## EXERCISE REQUIREMENTS
The word "ffffff" marks the lines to find; copy every such line from the data below.
++++ DATA FOR THE TASK ++++
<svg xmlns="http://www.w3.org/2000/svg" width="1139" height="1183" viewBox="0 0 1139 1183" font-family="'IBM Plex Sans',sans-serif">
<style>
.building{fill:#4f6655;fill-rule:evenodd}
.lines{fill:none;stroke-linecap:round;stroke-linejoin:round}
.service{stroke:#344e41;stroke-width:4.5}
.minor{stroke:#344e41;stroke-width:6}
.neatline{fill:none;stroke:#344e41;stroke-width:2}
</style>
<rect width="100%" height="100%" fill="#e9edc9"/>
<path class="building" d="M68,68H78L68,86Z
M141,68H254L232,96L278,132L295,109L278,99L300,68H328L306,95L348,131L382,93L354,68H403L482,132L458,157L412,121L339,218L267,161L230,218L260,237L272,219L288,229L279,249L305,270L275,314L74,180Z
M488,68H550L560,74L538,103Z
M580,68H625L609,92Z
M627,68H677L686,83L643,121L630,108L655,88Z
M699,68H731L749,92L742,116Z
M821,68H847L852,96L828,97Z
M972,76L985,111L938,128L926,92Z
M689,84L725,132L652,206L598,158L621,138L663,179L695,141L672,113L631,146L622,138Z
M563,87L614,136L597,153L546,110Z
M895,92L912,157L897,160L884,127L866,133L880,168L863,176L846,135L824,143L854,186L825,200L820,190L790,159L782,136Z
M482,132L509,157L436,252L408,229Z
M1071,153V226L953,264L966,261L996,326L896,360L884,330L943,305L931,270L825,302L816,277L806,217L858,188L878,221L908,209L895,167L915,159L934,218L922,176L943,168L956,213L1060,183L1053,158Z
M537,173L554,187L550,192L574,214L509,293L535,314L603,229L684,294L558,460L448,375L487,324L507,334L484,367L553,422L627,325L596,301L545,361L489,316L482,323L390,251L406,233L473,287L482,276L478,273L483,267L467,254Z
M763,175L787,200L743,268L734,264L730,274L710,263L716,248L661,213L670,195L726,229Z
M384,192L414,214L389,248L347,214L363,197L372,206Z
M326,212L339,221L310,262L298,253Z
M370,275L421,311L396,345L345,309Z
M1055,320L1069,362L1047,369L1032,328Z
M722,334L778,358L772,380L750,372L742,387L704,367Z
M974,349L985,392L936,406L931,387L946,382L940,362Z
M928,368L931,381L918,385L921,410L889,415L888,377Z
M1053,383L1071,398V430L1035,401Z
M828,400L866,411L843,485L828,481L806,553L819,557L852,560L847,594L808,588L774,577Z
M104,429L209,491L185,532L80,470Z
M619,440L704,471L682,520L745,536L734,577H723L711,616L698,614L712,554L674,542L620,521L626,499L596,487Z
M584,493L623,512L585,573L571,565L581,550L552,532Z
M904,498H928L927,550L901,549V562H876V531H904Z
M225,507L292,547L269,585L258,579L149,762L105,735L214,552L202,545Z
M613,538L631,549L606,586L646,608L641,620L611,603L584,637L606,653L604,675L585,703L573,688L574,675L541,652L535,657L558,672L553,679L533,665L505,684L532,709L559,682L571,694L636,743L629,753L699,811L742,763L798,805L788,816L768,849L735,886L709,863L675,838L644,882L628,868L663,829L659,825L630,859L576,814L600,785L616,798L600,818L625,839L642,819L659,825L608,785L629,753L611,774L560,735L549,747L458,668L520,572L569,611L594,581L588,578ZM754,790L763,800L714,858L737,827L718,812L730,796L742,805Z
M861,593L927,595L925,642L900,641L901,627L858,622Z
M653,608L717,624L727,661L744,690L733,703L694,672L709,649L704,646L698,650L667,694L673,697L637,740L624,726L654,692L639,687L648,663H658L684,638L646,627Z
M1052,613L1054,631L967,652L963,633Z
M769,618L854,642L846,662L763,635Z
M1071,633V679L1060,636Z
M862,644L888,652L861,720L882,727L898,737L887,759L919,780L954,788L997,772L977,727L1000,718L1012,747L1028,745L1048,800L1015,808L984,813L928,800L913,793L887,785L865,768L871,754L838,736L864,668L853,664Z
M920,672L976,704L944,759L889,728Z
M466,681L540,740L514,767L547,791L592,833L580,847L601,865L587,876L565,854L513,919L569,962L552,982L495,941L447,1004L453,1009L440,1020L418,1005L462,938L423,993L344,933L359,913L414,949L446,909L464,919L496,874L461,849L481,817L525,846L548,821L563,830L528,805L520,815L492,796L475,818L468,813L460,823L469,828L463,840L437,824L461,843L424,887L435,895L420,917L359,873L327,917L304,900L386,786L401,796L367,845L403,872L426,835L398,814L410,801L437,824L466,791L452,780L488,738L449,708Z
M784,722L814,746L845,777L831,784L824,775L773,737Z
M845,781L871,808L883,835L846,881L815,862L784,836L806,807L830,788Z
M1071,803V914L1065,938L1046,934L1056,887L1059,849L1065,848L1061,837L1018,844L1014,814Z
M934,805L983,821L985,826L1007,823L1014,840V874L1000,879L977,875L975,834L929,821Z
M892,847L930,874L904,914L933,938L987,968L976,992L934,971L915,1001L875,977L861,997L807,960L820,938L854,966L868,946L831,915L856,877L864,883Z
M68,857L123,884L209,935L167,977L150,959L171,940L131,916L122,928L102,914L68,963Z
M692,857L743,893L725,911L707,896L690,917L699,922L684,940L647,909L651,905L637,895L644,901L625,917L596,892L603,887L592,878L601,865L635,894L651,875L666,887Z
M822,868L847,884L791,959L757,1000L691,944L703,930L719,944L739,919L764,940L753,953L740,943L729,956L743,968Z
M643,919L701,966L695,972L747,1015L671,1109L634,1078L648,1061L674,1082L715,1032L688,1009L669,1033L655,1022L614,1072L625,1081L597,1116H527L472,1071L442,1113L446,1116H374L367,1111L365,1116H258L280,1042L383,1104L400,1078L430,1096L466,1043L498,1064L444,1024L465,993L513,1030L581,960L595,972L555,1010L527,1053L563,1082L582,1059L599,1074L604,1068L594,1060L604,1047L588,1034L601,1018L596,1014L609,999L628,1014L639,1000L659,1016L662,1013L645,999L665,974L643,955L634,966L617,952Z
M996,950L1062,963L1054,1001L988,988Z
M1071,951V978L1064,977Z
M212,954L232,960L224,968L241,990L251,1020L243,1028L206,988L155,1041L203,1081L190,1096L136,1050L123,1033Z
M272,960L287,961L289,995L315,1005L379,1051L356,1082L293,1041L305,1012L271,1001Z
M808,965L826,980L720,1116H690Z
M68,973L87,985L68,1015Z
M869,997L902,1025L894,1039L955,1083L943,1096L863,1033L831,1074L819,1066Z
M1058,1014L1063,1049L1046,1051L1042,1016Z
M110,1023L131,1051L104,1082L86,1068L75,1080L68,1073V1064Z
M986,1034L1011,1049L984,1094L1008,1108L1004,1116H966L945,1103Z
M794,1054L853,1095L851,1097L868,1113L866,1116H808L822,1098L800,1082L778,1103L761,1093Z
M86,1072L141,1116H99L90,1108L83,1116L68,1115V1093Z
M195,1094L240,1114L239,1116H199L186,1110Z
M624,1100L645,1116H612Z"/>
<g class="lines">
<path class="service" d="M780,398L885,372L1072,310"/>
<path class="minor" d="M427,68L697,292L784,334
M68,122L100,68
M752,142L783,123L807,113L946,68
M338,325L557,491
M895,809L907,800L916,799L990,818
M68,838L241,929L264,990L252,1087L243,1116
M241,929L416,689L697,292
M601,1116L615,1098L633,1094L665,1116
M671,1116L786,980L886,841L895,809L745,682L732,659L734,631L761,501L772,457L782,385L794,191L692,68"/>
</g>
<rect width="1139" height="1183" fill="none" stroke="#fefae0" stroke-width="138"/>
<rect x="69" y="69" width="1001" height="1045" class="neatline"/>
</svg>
++++
++++ DATA FOR THE TASK ++++
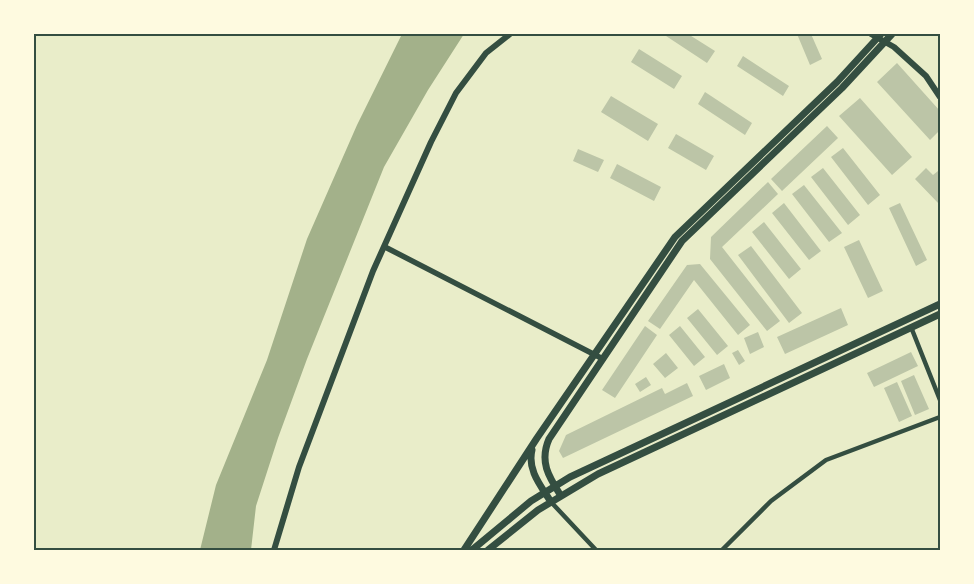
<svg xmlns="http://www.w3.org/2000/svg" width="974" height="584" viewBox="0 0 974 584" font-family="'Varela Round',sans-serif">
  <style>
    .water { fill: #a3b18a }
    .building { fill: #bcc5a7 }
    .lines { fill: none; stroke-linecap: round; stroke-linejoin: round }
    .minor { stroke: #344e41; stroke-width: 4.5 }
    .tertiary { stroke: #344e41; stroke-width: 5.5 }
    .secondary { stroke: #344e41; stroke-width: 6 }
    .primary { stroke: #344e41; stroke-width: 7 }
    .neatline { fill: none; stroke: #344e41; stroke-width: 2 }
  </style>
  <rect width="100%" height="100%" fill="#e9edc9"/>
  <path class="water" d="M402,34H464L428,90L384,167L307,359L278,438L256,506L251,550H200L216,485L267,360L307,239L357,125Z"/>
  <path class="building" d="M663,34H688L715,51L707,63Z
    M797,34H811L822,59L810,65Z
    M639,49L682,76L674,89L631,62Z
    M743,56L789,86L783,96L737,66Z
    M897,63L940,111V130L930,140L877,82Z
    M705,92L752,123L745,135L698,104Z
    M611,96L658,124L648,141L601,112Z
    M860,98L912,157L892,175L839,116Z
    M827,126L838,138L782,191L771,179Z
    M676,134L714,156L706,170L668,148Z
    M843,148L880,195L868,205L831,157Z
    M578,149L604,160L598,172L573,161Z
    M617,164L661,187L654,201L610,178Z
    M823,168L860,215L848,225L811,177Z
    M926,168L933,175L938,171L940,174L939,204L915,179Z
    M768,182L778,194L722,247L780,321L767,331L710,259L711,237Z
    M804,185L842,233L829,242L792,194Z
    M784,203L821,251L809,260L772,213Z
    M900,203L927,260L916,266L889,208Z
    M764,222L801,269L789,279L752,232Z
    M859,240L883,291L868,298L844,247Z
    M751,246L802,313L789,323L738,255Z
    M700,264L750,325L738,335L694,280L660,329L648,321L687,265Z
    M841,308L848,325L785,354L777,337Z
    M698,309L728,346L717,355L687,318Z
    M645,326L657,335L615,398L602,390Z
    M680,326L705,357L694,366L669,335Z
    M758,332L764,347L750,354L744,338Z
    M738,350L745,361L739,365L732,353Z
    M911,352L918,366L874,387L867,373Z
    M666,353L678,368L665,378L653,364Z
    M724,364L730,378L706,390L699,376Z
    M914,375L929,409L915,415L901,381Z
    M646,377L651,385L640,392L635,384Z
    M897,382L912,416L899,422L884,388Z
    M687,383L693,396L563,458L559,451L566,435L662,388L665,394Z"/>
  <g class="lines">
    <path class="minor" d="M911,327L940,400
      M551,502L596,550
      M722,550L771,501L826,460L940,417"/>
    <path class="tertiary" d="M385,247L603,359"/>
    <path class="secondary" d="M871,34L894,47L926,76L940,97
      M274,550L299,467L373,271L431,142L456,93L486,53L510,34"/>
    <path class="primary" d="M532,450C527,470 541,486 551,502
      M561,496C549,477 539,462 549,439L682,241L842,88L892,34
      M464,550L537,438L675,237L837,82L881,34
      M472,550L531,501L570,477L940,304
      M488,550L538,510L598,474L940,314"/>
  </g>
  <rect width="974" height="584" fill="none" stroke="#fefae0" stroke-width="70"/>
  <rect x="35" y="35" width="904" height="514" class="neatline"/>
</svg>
++++
++++ DATA FOR THE TASK ++++
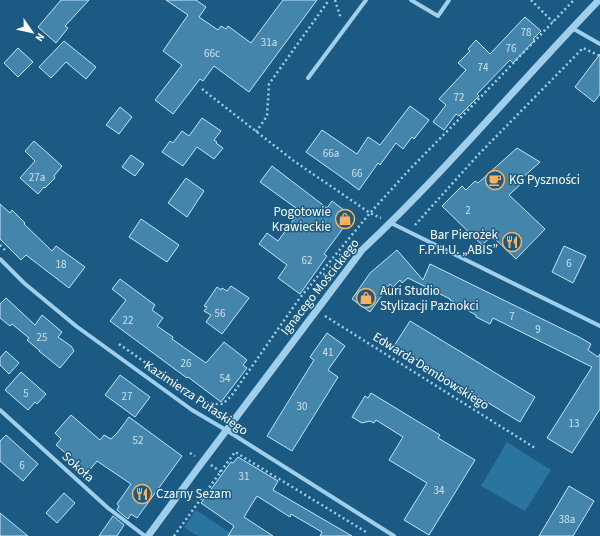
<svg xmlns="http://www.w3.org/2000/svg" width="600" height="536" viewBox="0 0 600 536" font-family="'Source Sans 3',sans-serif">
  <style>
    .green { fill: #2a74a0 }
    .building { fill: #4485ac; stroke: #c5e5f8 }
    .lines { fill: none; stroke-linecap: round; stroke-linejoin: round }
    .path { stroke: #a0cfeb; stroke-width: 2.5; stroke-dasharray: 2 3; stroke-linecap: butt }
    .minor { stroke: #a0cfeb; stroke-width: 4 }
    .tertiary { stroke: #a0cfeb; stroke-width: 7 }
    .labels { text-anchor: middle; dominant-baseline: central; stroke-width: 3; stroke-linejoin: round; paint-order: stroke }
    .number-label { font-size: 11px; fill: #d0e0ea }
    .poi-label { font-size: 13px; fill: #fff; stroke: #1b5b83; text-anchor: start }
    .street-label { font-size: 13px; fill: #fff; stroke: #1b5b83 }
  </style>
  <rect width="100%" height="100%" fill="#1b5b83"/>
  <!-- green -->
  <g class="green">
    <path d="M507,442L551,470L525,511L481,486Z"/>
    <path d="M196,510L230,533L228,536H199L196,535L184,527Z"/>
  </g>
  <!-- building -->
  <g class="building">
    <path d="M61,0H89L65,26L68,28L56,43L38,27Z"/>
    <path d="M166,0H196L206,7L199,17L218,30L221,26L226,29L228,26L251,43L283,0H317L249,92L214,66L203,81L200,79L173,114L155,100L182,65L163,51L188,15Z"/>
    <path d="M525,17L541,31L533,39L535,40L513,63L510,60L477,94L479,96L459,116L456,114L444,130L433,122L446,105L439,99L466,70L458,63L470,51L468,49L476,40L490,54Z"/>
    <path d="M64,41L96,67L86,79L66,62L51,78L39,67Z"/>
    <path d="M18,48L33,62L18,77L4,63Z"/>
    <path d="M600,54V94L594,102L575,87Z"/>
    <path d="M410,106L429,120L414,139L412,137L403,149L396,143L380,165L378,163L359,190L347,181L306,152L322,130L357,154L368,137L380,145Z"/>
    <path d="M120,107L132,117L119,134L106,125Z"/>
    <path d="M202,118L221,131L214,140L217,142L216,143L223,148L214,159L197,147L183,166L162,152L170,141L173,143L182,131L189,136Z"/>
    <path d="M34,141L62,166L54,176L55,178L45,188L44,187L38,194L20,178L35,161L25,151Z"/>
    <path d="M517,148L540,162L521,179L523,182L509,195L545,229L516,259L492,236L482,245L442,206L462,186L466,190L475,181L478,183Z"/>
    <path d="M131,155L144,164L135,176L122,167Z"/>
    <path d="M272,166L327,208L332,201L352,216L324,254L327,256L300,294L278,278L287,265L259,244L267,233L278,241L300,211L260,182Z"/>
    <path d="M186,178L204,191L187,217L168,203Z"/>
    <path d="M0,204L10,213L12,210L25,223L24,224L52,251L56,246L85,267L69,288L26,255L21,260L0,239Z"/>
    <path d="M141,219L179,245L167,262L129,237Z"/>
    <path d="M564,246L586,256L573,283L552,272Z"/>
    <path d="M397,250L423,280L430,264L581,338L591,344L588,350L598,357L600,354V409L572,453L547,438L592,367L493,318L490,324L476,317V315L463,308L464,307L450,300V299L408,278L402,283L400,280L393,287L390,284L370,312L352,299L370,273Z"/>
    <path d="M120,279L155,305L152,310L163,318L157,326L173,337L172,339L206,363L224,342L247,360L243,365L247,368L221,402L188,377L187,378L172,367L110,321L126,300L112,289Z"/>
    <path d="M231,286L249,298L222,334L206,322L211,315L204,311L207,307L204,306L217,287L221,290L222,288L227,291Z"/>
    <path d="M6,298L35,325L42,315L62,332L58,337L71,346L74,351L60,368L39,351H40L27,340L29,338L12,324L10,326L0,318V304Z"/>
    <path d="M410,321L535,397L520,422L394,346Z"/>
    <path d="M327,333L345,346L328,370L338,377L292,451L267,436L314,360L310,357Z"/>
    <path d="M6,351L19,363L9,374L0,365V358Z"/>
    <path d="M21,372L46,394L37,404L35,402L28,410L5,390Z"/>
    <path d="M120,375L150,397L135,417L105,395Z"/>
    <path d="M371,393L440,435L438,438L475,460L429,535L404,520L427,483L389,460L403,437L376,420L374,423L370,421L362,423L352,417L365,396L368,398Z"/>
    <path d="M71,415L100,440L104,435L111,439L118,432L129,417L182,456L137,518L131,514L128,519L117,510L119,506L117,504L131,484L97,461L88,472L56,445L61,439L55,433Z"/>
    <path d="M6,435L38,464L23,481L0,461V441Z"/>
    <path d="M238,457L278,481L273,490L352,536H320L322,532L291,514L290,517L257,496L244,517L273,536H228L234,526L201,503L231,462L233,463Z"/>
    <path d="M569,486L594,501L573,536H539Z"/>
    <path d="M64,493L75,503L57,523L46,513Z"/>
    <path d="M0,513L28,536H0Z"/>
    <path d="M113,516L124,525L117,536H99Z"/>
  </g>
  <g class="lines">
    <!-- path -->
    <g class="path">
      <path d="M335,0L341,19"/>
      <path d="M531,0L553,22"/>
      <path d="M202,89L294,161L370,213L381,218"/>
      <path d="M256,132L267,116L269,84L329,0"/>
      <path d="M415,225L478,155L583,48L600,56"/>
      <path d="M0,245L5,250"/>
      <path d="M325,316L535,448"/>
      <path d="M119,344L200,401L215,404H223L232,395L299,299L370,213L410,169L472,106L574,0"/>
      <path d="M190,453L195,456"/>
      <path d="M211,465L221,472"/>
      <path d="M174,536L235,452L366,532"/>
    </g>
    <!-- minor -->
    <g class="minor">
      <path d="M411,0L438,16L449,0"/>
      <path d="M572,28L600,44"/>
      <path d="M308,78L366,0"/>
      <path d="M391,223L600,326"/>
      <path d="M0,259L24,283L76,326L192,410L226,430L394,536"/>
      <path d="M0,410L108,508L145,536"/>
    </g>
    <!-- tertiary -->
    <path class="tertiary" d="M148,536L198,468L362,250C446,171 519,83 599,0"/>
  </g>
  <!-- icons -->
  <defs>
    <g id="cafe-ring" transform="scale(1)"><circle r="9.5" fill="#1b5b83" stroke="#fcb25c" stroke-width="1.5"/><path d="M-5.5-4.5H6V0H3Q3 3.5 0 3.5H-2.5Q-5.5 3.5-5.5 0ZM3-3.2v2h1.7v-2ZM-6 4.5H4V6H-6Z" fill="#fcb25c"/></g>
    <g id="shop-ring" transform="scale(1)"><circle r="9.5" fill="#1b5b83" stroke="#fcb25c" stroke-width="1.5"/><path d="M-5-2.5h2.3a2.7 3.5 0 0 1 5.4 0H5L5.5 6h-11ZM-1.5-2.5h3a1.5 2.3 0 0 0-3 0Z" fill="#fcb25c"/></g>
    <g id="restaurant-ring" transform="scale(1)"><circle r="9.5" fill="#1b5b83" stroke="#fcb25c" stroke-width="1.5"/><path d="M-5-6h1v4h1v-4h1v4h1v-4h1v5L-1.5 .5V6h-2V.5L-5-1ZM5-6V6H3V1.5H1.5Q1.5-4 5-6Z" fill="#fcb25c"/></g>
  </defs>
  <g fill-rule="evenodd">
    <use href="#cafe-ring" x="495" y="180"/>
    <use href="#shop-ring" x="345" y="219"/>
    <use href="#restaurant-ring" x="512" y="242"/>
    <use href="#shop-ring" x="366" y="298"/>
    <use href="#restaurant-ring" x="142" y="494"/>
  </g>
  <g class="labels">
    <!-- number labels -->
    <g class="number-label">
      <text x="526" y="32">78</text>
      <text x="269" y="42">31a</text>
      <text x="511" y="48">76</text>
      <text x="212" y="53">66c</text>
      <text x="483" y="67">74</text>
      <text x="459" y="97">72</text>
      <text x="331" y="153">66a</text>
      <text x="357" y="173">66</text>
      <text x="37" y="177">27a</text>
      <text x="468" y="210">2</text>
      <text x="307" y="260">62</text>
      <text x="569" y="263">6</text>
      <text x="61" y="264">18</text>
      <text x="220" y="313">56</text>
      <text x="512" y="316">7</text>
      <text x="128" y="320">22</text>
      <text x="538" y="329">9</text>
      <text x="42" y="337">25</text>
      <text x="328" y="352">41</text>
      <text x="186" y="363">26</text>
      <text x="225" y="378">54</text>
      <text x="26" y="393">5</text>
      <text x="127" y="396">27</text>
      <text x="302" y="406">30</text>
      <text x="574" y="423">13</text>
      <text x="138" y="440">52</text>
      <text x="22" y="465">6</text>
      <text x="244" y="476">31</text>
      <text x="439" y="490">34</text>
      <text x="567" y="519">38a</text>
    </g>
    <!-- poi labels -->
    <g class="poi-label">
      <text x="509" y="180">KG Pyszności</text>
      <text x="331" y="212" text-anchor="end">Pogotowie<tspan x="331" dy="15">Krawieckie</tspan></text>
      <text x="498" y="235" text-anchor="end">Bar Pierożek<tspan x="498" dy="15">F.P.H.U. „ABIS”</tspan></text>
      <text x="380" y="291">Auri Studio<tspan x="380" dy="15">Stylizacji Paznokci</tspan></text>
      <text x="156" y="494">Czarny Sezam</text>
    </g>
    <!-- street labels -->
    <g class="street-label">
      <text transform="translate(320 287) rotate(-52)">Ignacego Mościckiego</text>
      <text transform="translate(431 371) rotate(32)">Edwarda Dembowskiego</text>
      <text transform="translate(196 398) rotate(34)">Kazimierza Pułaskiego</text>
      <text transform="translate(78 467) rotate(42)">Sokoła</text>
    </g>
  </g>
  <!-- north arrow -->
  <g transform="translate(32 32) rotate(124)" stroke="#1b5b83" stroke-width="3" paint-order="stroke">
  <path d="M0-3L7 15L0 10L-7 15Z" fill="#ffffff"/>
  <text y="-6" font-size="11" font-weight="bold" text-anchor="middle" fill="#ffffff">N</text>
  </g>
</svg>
++++
## PROBLEM SOLUTION
  <path d="M0-3L7 15L0 10L-7 15Z" fill="#ffffff"/>
  <text y="-6" font-size="11" font-weight="bold" text-anchor="middle" fill="#ffffff">N</text>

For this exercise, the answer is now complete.